I bought you a bottle of Crown Royal from Toronto,

            duty-free and flavored with maple,

 

because I liked to imagine the sight of you in your boxers

            bringing pancakes to our breakfast table.

                        Something new to slake your thirst, I said,

handing the brown bottle over.

            You told me to add ice cubes and keep the drink simple:

                                       “We’ll call it a Mrs. Butterworth.”

 

These days,

            it seems I’m always returning from somewhere far off,

                        even if it’s just back to our conversation at the table.

Our lives drink up the years, I want to say.

                        They burn like a dragon, they sing like a dove.

            Don’t hate me because I can’t keep still

                        and need to fill my cup up to the brim—

                                    I’d drink your heart right now if I could,

                        even if it were silver

                                                        and red

                                                                           and made of tin.


Kelly McQuain will be a 2015 Fellow at the Lambda Writers Retreat for Emerging LGBTQ Voices in Los Angeles this June. McQuain has published poetry and prose in Painted Bride Quarterly, Redivider, The Philadelphia Inquirer, A&U, Kestrel, The Pinch, Weave and Cleaver, as well as in numerous anthologies, the newest of which is Rabbit Ears: TV Poems (New York Quarterly Books).  His chapbook, Velvet Rodeo, won Bloom magazine’s poetry prize.

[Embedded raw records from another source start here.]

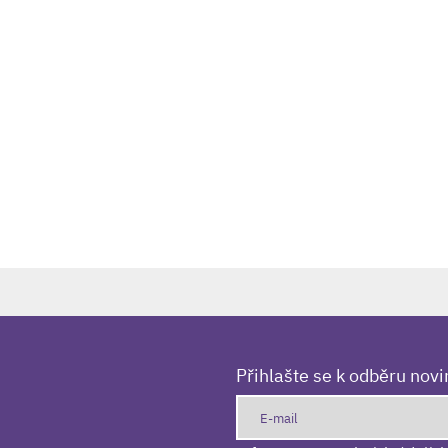
Přihlašte se k odběru nov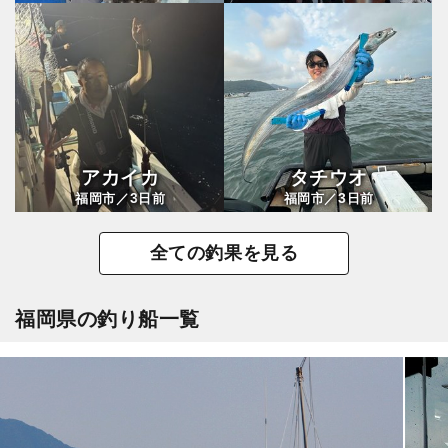
アカイカ
タチウオ
3
3
福岡市／
日前
福岡市／
日前
全ての釣果を見る
福岡県の釣り船一覧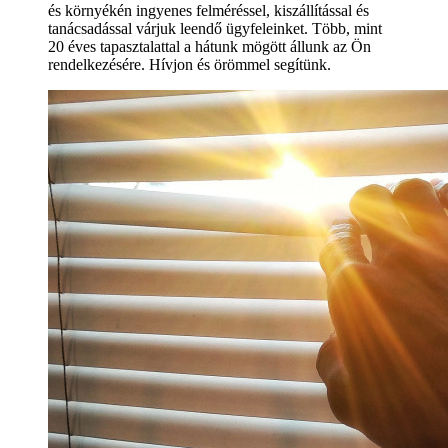
és környékén ingyenes felméréssel, kiszállítással és
tanácsadással várjuk leendő ügyfeleinket. Több, mint
20 éves tapasztalattal a hátunk mögött állunk az Ön
rendelkezésére. Hívjon és örömmel segítünk.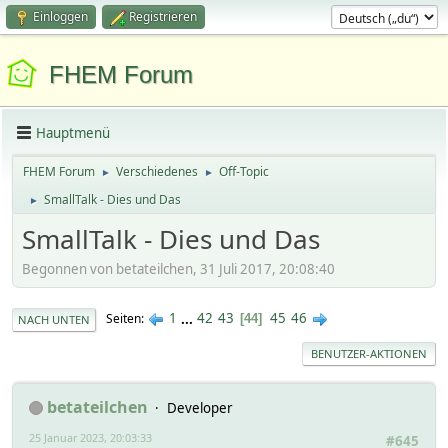
Einloggen
Registrieren
FHEM Forum
Hauptmenü
FHEM Forum
Verschiedenes
Off-Topic
►
►
SmallTalk - Dies und Das
►
SmallTalk - Dies und Das
Begonnen von betateilchen, 31 Juli 2017, 20:08:40
1
...
42
43
45
46
Seiten
44
NACH UNTEN
BENUTZER-AKTIONEN
betateilchen
Developer
25 Januar 2023, 20:03:33
#645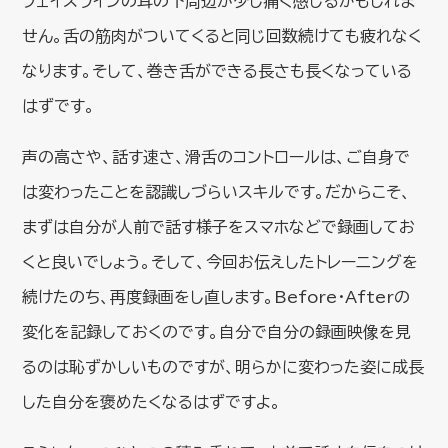
フェイスラインの耳の下周辺が少し痛く感じるかもしれま
せん。舌の筋肉がついてくると同じ回数続けても疲れなく
なります。そして、巻き舌ができる長さも長くなっている
はずです。
声の高さや、話す速さ、滑舌のコントロールは、ご自身で
は変わったことを認識しづらいスキルです。だからこそ、
まずは自分が人前で話す様子をスマホなどで録画してお
くと良いでしょう。そして、今回お伝えしたトレーニングを
続けたのち、再度録画をし直します。Before・Afterの
変化を記録しておくのです。自分で自分の録画映像を見
るのは恥ずかしいものですが、明らかに変わった姿に成長
した自分を褒めたくなるはずですよ。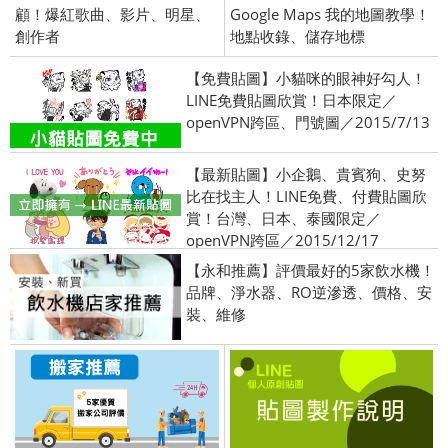
顧！爆紅歌曲、影片、明星、
Google Maps 我的地圖教學！
創作者
地點收錄、儲存地標
【免費貼圖】小貓咪的眼神好勾人！
LINE免費貼圖欣賞！日本限定／
openVPN跨區、門號圖／2015/7/13
【最新貼圖】小企鵝、貴賓狗、史努
比在找主人！LINE免費、付費貼圖欣
賞！台灣、日本、泰國限定／
openVPN跨區／2015/12/17
【永和推薦】評價最好的5家飲水機！
品牌、淨水器、RO逆滲透、價格、安
裝、維修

He hosts Poetdelphia, a literary salon in the City of Brotherly Love. www.KellyMcQuain.wordpress.com

Tough Bitches (Crimmins Poetry Prize Runner-up)

I don’t like girls—our big, ugly nipples,
slumber parties, cucumbers damming

our eyes—no crying about lunar bleeding,
our chromosome overdose sans the ‘Y,’

and our murderous designs against womankind
in magazines for smiling all the goddamn time.

I’m a slouch—camoflauged in boyfriend jeans,
elastic-muzzled boobs, and a noodle physique.

She’s a lady—velvet boots, earring medallions
dangling, keeps her derrière curved, always

tucked away in sugared sundresses and skirt-
train fringe that might melt in the rain.

Curls pinned in pouf. Mane slung sideways,
not quite dusting ankle but,

 oh, if she’d unleash
the wild—roar like she did that Sunday night,

after three whiskeys and an oyster dozen,
she unbuttoned once, breathing in my ear,

Baby, it’s a warm October, from two tables over,
slipping off her jean jacket and not needing

to make eyes with me like we do on Tuesdays
across the classroom. She lingers, unblinking,

mascaraed bivalves, widening to figure out
if it’s my jitterbug fingers or feet ker-thumping.

I square her gaze and I don’t know why
I think she’s waiting for me to cry already.

I should tell her—I don’t love—I shiver
even in summer, my heart hummingbirds,

flies backwards, dreams of her
strutting across the room,

wielding her oyster fork
poised to pluck out my eyes,

slurping while she excavates
the raisined pearls inside.


Nadia Sheikh is a first-year MFA student at Florida State University, a rhyme enthusiast, a waffle connoisseur, a human.